Tissue sections from the lung of E16.5 and E18.5 Creb1−/− and wildtype were immunostained for Foxj1 (A–D), CC10 (E–H), and CGRP (I–L). At E16.5 Foxj1-positive cells were readily detected in conducting airway epithelium (A), but much less frequently in Creb1−/− lungs (C, arrowheads show two Foxj1-positive cells). Increased frequency of Foxj1-positive cells was detected in the lung of both E18.5 wildtype (B) and E18.5 Creb1−/− (D) mice. In wildtype lungs, Scgb1a1-positive cells were not detected at E16.5 (E,) but were common at E18.5 (F). In the lung of E18.5 Creb1−/− mice, Scgb1a1-positive cells were almost completely absent (H, arrowhead shows a solitary Scgb1a1-positive cell). Single CGRP-positive cells were detected at E16.5 in wildtype (I, arrowheads show CGRP-positive cells), but not Creb1−/− (K) lungs. At E18.5 Clusters of CGRP-positive cells were then detected in both wildtype and Creb1−/− lungs (J,L, arrowheads show CGRP-positive cell clusters). qPCR analysis of mRNA levels for Foxj1, Scgb1a1 and Calca in the lung of E17.5 Creb1−/− mice relative to wildtype (n = 4)(M). Error bars represent SEM. Asterisk (*) indicates p<0.05. White bars: Wildtype, Black bars: Creb1−/−. Scale bars: A–L, 50 µm.
Table 1.
Differentially expressed genes in the lung of E17.5 Creb1−/− mice identified by whole-genome microarray analysis.
Figure 9.
Gene expression analysis of highly-differential Creb1 microarray lung gene targets.

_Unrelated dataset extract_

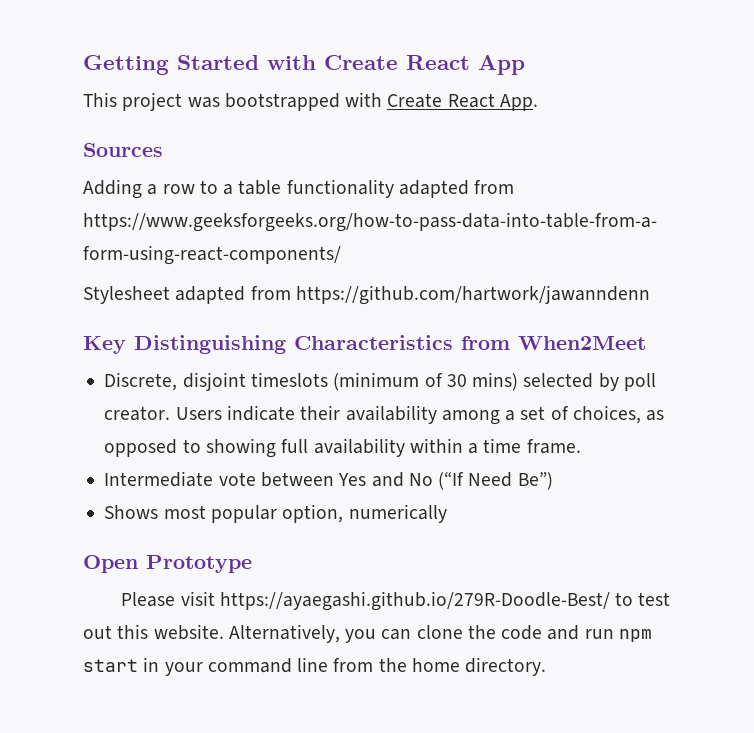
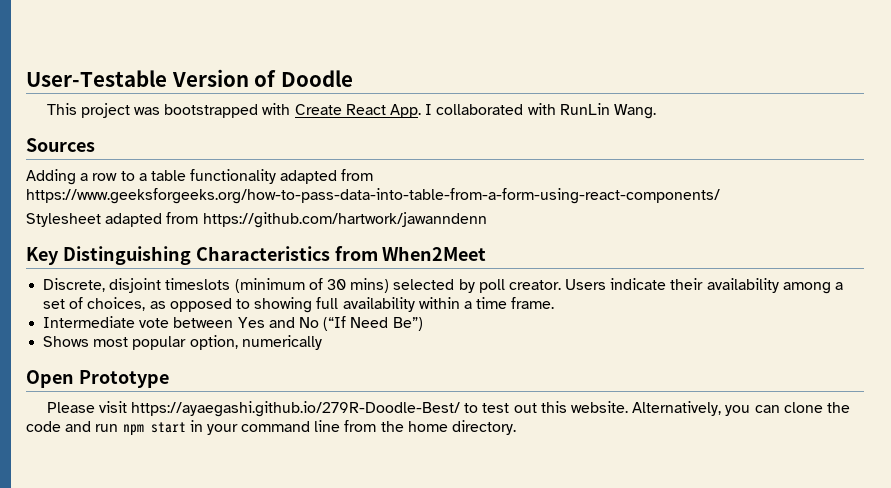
[83,55,525,75] Getting Started with Create React App -> [26,69,353,87] User-Testable Version of Doodle
(538, 102) none -> [425,103,656,119] I collaborated with RunLin Wang.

qPCR analysis of mRNA levels for down-regulated microarray gene targets: Chi3l1, Lyz1/2, and Lcn2 in the lung of E17.5 Creb1−/− mice relative to wildtype (n = 4) (A). qPCR analysis of mRNA levels for up-regulated microarray gene targets: Hist2h3c1, Hist1h3g, and D6Mm5e in the lung of E17.5 Creb1−/− mice relative to wildtype (n = 4) (B). Error bars represent SEM. Asterisk (*) indicates p<0.05 and ** indicates p<0.001. White bars: Wildtype, Black bars: Creb1−/−.